9. Data Product Manager
Data Product Manager is to balance strategy, governance, and implementation of anything Data related and facilitate the conversations between all impacted stakeholders, executive engineers, analysts, and other product teams.
Along with external customers who consume the Data. They build a product roadmap, which is consumer-focused, and take care that deadlines are met.
They understand the role of Data in a customer journey from a customer’s perspective and direct the AI or ml enable product engineering to make sure the customer or the stakeholder get their product in time.
The Data Product Manager is responsible for both research planning and product marketing, understanding customer or stakeholder requirements, and defining the product vision.
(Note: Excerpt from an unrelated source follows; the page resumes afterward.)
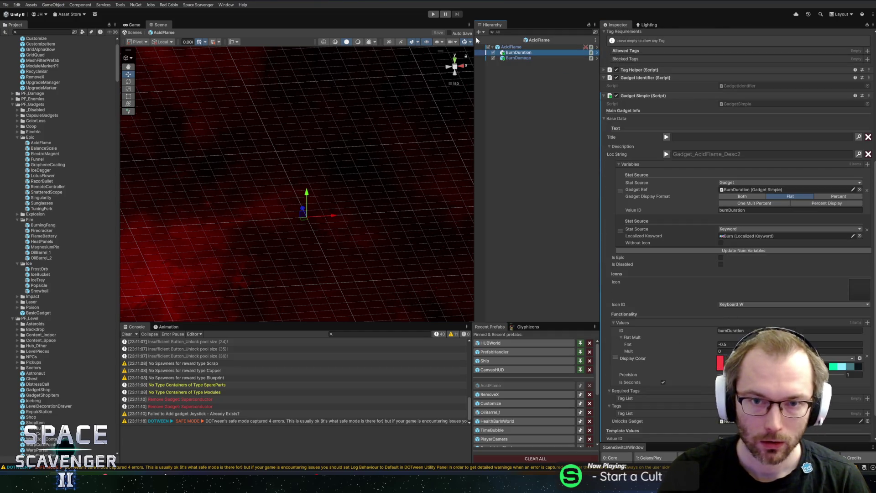
- Return to the scene, start the game again, and bring up the HacknPlan board
click(477, 40)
Working closely with the engineering team to deliver winning products basically encompasses everything that the Data Product Manager essentially does.
1. AI and Ml Specialist
As the name suggests, Artificial intelligence and Machine learning specialist is an umbrella term, which encompasses many different sub-disciplines in the field, such as artificial intelligence, machine learning, deep learning, prediction, algorithms, and models, so on and so forth.
In simple words, these specialists program machines to think like humans have the machine learning model end to end from Data collection to model building to monitoring the model in production and work along with product managers and domain experts, to own the business outcomes and metrics versus the Data science or machine learning model or algorithm drives and define the best practices for the team.
They define prototypes and implement machine learning models and algorithms to create the best product that they can for the organization to thrive, keeping in mind the business requirements of the consumer as well as the organization.
Apart from that, upgrades, tuning, and maintenance of their models is also something that comes in their work scope.
With that, I come to the end of my list of the Top 10 Data science jobs, which are going to completely reshape the future.